En moins de vingt pages, à travers des faits réels et des histoires imaginaires, Ken Liu nous transporte dans la galaxie et nous interroge sur notre propre existence. Lu en quelques secondes, ce texte nous fait réfléchir pour l'éternité.
Pour la douzième année consécutive, les abonné.e.s de la revue ont la possibilité d'élire les meilleures nouvelles francophones et étrangères parues durant l'année écoulée. Dans chaque catégorie, huit textes concourent.
Pour la nouvelle francophone, mon choix aurait pu s'arrêter sur Renaissance de Jean-Marc Ligny ou Les Objets savent de Jean-Claude Dunyach. Mais encore une fois, mon vote ira à Audrey Pleynet pour Rayée, un texte sombre et poétique maitrisé de bout en bout.

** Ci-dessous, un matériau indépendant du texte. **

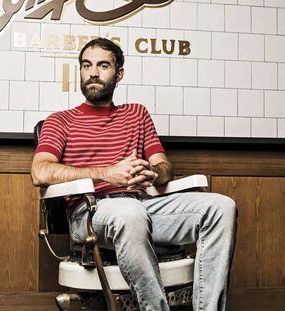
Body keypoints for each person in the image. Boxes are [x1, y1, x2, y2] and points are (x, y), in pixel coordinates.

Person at [31, 37, 237, 311]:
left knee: (222, 207)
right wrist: (108, 173)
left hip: (144, 204)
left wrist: (152, 173)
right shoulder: (60, 120)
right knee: (130, 212)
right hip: (91, 214)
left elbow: (165, 167)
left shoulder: (137, 114)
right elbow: (40, 171)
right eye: (86, 65)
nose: (93, 72)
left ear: (119, 74)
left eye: (103, 65)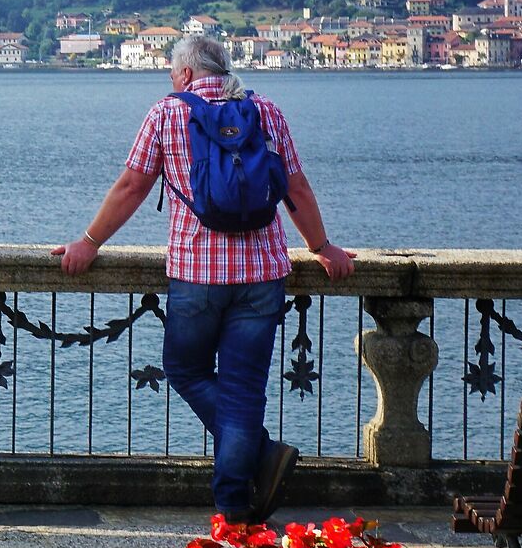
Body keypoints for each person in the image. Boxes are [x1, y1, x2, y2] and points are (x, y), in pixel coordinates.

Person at [54, 35, 353, 523]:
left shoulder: (166, 114)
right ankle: (235, 503)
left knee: (185, 369)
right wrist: (322, 247)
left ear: (188, 73)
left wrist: (88, 242)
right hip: (263, 274)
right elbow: (295, 187)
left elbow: (131, 187)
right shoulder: (267, 112)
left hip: (197, 274)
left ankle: (258, 464)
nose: (171, 80)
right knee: (244, 390)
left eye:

Pour la nouvelle francophone, mon choix aurait pu s'arrêter sur Renaissance de Jean-Marc Ligny ou Les Objets savent de Jean-Claude Dunyach. Mais encore une fois, mon vote ira à Audrey Pleynet pour Rayée, un texte sombre et poétique maitrisé de bout en bout.
Pour la nouvelle étrangère, entre Egan, Reynolds, Banks, Nayler et Liu, cinq piliers de la SF moderne, le choix s'annonçait difficile surtout que les textes de Gilman et MacLeod valaient aussi le détour. C'est donc le thème abordé qui a fait la difference. A ce jeu Ken Liu et sa réflexion temporelle l'emportent.